Local Application of Growth Hormone to Enhance Osseointegration in Osteoporotic Bones: A Morphometric and Densitometric Study

Elena Martin-Monge, PhD, DDS/Isabel F. Tresguerres, MD, PhD, DDS/Celia Clemente, MD, PhD, DDS/Jesús A.F. Tresguerres, MD, PhD


PMID: 28708907
DOI: 10.11607/jomi.5320

Purpose: The aim of this study was to assess the effect of local application of growth hormone on osseointegration of dental implants inserted in osteoporotic bones. Materials and Methods: Twenty female New Zealand rabbits were used in this study. Ten were ovariectomized and fed a low-calcium diet for 6 weeks, and the others remained intact. A titanium implant was inserted into each tibia, in both groups. In half of the rabbits, 2 IU of growth hormone was placed into the ostectomy prior to the implant insertion. Two weeks after implant surgery, all animals were sacrificed.

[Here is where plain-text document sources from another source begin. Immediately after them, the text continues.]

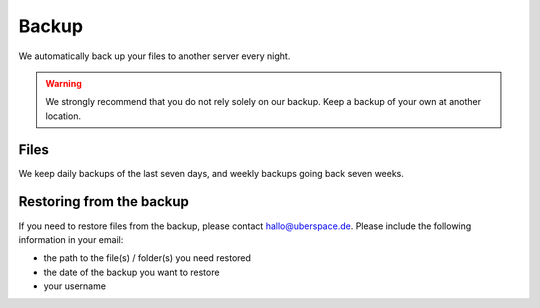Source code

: .. _backup:

######
Backup
######

We automatically back up your files to another server every night.

.. warning:: We strongly recommend that you do not rely solely on our backup. Keep a backup of your own at another location.

Files
=====

We keep daily backups of the last seven days, and weekly backups going back seven weeks.

Restoring from the backup
=========================

If you need to restore files from the backup, please contact `hallo@uberspace.de <mailto:hallo@uberspace.de>`_. Please include the following information in your email:

- the path to the file(s) / folder(s) you need restored 
- the date of the backup you want to restore
- your username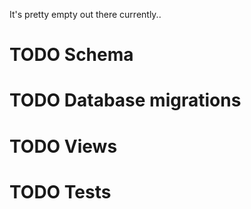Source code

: It's pretty empty out there currently..
* TODO Schema
* TODO Database migrations
* TODO Views
* TODO Tests

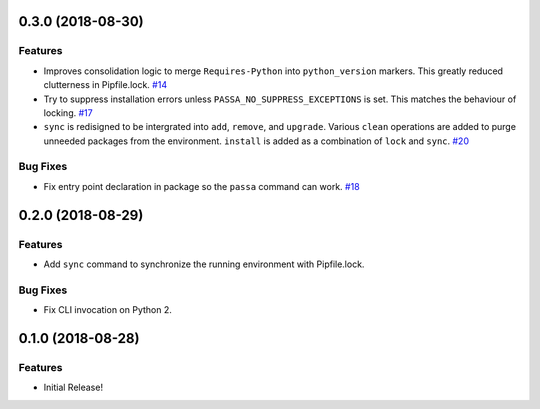 0.3.0 (2018-08-30)
==================

Features
--------

- Improves consolidation logic to merge ``Requires-Python`` into ``python_version`` markers. This greatly reduced clutterness in Pipfile.lock.  `#14 <https://github.com/sarugaku/passa/issues/14>`_
  
- Try to suppress installation errors unless ``PASSA_NO_SUPPRESS_EXCEPTIONS`` is set. This matches the behaviour of locking.  `#17 <https://github.com/sarugaku/passa/issues/17>`_
  
- ``sync`` is redisigned to be intergrated into ``add``, ``remove``, and ``upgrade``. Various ``clean`` operations are added to purge unneeded packages from the environment. ``install`` is added as a combination of ``lock`` and ``sync``.  `#20 <https://github.com/sarugaku/passa/issues/20>`_
  

Bug Fixes
---------

- Fix entry point declaration in package so the ``passa`` command can work.  `#18 <https://github.com/sarugaku/passa/issues/18>`_


0.2.0 (2018-08-29)
==================

Features
--------

- Add ``sync`` command to synchronize the running environment with Pipfile.lock.


Bug Fixes
---------

- Fix CLI invocation on Python 2.


0.1.0 (2018-08-28)
==================

Features
--------

- Initial Release!
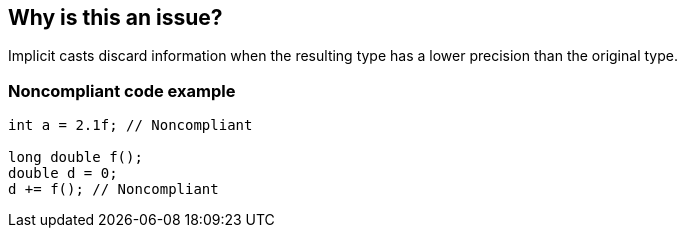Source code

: == Why is this an issue?

Implicit casts discard information when the resulting type has a lower precision than the original type.


=== Noncompliant code example

[source,cpp]
----
int a = 2.1f; // Noncompliant

long double f();
double d = 0;
d += f(); // Noncompliant
----


ifdef::env-github,rspecator-view[]

'''
== Implementation Specification
(visible only on this page)

=== Message

implicit conversion loses precision


endif::env-github,rspecator-view[]
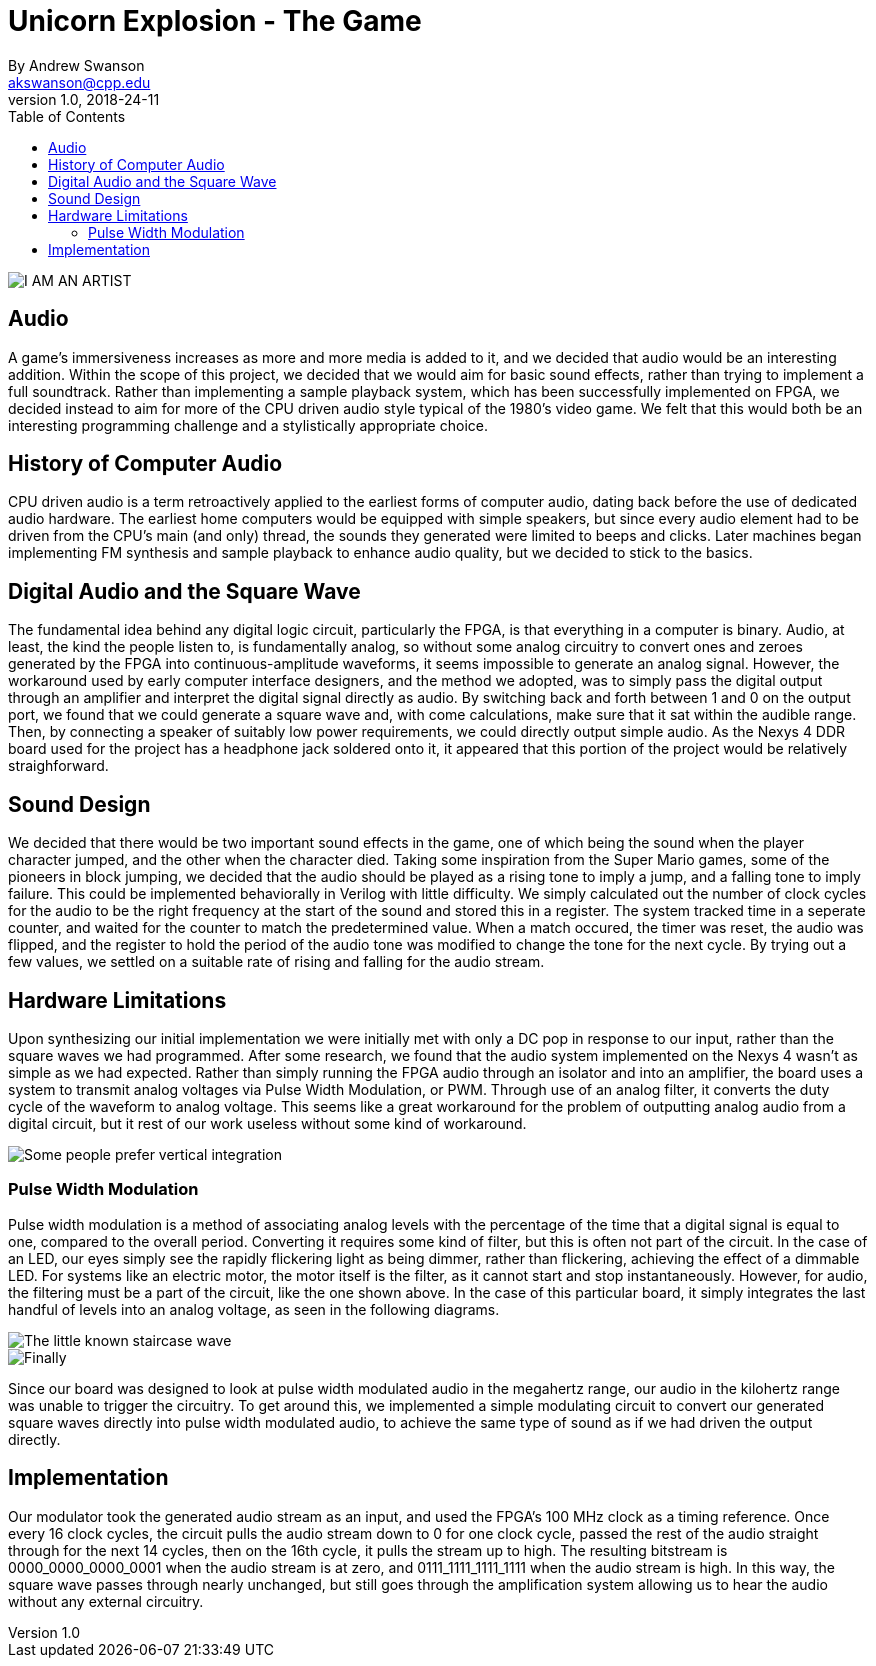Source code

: = Unicorn Explosion -  The Game
By Andrew Swanson <akswanson@cpp.edu>
v1.0, 2018-24-11
:toc: left

image::https://raw.githubusercontent.com/benuh/Unicorn-Explosion/master/Logo.png[I AM AN ARTIST]

== Audio

A game's immersiveness increases as more and more media is added to it, and we decided that audio would be an interesting addition. Within the scope of this project, we decided that we would aim for basic sound effects, rather than trying to implement a full soundtrack. Rather than implementing a sample playback system, which has been successfully implemented on FPGA, we decided instead to aim for more of the CPU driven audio style typical of the 1980's video game. We felt that this would both be an interesting programming challenge and a stylistically appropriate choice.

== History of Computer Audio

CPU driven audio is a term retroactively applied to the earliest forms of computer audio, dating back before the use of dedicated audio hardware. The earliest home computers would be equipped with simple speakers, but since every audio element had to be driven from the CPU's main (and only) thread, the sounds they generated were limited to beeps and clicks. Later machines began implementing FM synthesis and sample playback to enhance audio quality, but we decided to stick to the basics. 

== Digital Audio and the Square Wave

The fundamental idea behind any digital logic circuit, particularly the FPGA, is that everything in a computer is binary. Audio, at least, the kind the people listen to, is fundamentally analog, so without some analog circuitry to convert ones and zeroes generated by the FPGA into continuous-amplitude waveforms, it seems impossible to generate an analog signal. However, the workaround used by early computer interface designers, and the method we adopted, was to simply pass the digital output through an amplifier and interpret the digital signal directly as audio. By switching back and forth between 1 and 0 on the output port, we found that we could generate a square wave and, with come calculations, make sure that it sat within the audible range. Then, by connecting a speaker of suitably low power requirements, we could directly output simple audio. As the Nexys 4 DDR board used for the project has a headphone jack soldered onto it, it appeared that this portion of the project would be relatively straighforward.

== Sound Design

We decided that there would be two important sound effects in the game, one of which being the sound when the player character jumped, and the other when the character died. Taking some inspiration from the Super Mario games, some of the pioneers in block jumping, we decided that the audio should be played as a rising tone to imply a jump, and a falling tone to imply failure. This could be implemented behaviorally in Verilog with little difficulty. We simply calculated out the number of clock cycles for the audio to be the right frequency at the start of the sound and stored this in a register. The system tracked time in a seperate counter, and waited for the counter to match the predetermined value. When a match occured, the timer was reset, the audio was flipped, and the register to hold the period of the audio tone was modified to change the tone for the next cycle. By trying out a few values, we settled on a suitable rate of rising and falling for the audio stream.

== Hardware Limitations

Upon synthesizing our initial implementation we were initially met with only a DC pop in response to our input, rather than the square waves we had programmed. After some research, we found that the audio system implemented on the Nexys 4 wasn't as simple as we had expected. Rather than simply running the FPGA audio through an isolator and into an amplifier, the board uses a system to transmit analog voltages via Pulse Width Modulation, or PWM. Through use of an analog filter, it converts the duty cycle of the waveform to analog voltage. This seems like a great workaround for the problem of outputting analog audio from a digital circuit, but it rest of our work useless without some kind of workaround.

image::https://raw.githubusercontent.com/benuh/Unicorn-Explosion/master/Written%20Reports/Circuit%20Diagram.png[Some people prefer vertical integration, but me, I like temporal.]

=== Pulse Width Modulation

Pulse width modulation is a method of associating analog levels with the percentage of the time that a digital signal is equal to one, compared to the overall period. Converting it requires some kind of filter, but this is often not part of the circuit. In the case of an LED, our eyes simply see the rapidly flickering light as being dimmer, rather than flickering, achieving the effect of a dimmable LED. For systems like an electric motor, the motor itself is the filter, as it cannot start and stop instantaneously. However, for audio, the filtering must be a part of the circuit, like the one shown above. In the case of this particular board, it simply integrates the last handful of levels into an analog voltage, as seen in the following diagrams.

image::https://raw.githubusercontent.com/benuh/Unicorn-Explosion/master/Written%20Reports/PWM%20Audio%202.png[The little known staircase wave]

image::https://raw.githubusercontent.com/benuh/Unicorn-Explosion/master/Written%20Reports/PWM%20Audio%201.png[Finally, getting some curvy action]

Since our board was designed to look at pulse width modulated audio in the megahertz range, our audio in the kilohertz range was unable to trigger the circuitry. To get around this, we implemented a simple modulating circuit to convert our generated square waves directly into pulse width modulated audio, to achieve the same type of sound as if we had driven the output directly. 

== Implementation

Our modulator took the generated audio stream as an input, and used the FPGA's 100 MHz clock as a timing reference. Once every 16 clock cycles, the circuit pulls the audio stream down to 0 for one clock cycle, passed the rest of the audio straight through for the next 14 cycles, then on the 16th cycle, it pulls the stream up to high. The resulting bitstream is 0000_0000_0000_0001 when the audio stream is at zero, and 0111_1111_1111_1111 when the audio stream is high. In this way, the square wave passes through nearly unchanged, but still goes through the amplification system allowing us to hear the audio without any external circuitry.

Tibiae were dissected from soft tissues, and included in methacrylate to be studied under light microscopy. Bone-to-implant contact (BIC) and bone mineral density (BMD) were measured by morphometric and densitometric analysis, respectively. Multifactorial analysis of variance (ANOVA) was used for statistical evaluation. P < .05 was considered to be significant. Results: Ovariectomy induced less BIC and BMD in regions closer to the implant compared with the control group. Local application of growth hormone was able to increase the BIC in the ovariectomized group, with statistically significant differences with respect to the control group (P < .01). Regarding the BMD, no statistically significant differences were found. Conclusion: Within the limitations of this experimental study, local application of 2 IU of recombinant human growth hormone at the moment of titanium implant insertion in rabbit tibiae significantly enhanced the BIC around titanium implants 15 days after the implantation in this experimental osteoporotic animal model, without affecting the BMD.